HaveIBeenPwned / EmailAddressExtractor

A project to rapidly extract all email addresses from any files in a given path
BSD 3-Clause "New" or "Revised" License
64 stars 23 forks source link

A bit of cleanup here and there #70

Closed GStefanowich closed 8 months ago

GStefanowich commented 8 months ago

This may fix #69 (Nice)

Added in a few catches so that trying and failing to read a TLD cache is no longer a show stopper. It's meant to be there to prevent spamming calls to the IANA website. Now if a JsonException causes a failure, it'll simply make a request to IANA every run (And log a message).

Exceptions can happen from malformed JSON, or simply if your file system is set to read-only mode.

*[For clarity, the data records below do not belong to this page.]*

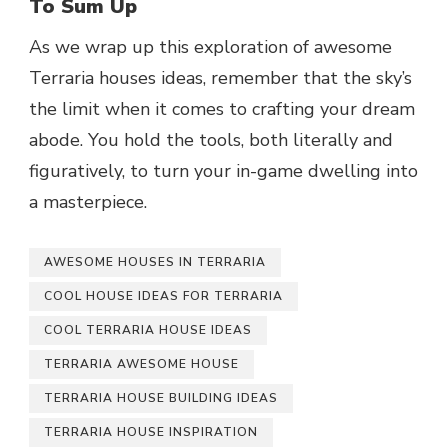
To Sum Up
As we wrap up this exploration of awesome
Terraria houses ideas, remember that the sky’s
the limit when it comes to crafting your dream
abode. You hold the tools, both literally and
figuratively, to turn your in-game dwelling into
a masterpiece.
AWESOME HOUSES IN TERRARIA
COOL HOUSE IDEAS FOR TERRARIA
COOL TERRARIA HOUSE IDEAS
TERRARIA AWESOME HOUSE
TERRARIA HOUSE BUILDING IDEAS
TERRARIA HOUSE INSPIRATION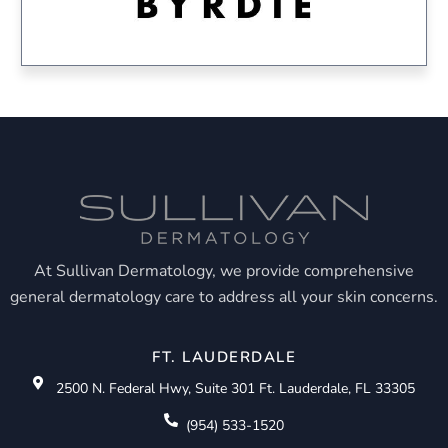
At Sullivan Dermatology, we provide comprehensive
general dermatology care to address all your skin concerns.
FT. LAUDERDALE
2500 N. Federal Hwy, Suite 301 Ft. Lauderdale, FL 33305
(954) 533-1520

It currently already silently consumes the Request if the call to IANA fails outright by checking the return status:

if (response.StatusCode is HttpStatusCode.OK) {
    ...
}

Previously when this fails it would store an empty array of "allowed" TLDs, which would simply cause every domain given to it to fail.

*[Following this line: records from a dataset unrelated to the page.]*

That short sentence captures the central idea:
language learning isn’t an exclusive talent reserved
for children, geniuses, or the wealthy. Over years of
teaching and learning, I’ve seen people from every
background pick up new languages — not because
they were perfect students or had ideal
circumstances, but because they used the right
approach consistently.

So I've added a check for empty domains where it'll just allow all valid and non-valid TLDs and emit a warning

if (list.Count is 0) {
    this.EmptySetNotice.Dispose();
    return Result.CONTINUE;
}

Despite also being a common joke I've also added some Loose Json options to kind of just accept whatever BS is thrown at it:

this.Json = new JsonSerializerOptions {
    Encoder = JavaScriptEncoder.UnsafeRelaxedJsonEscaping,
    AllowTrailingCommas = true,
    ...
};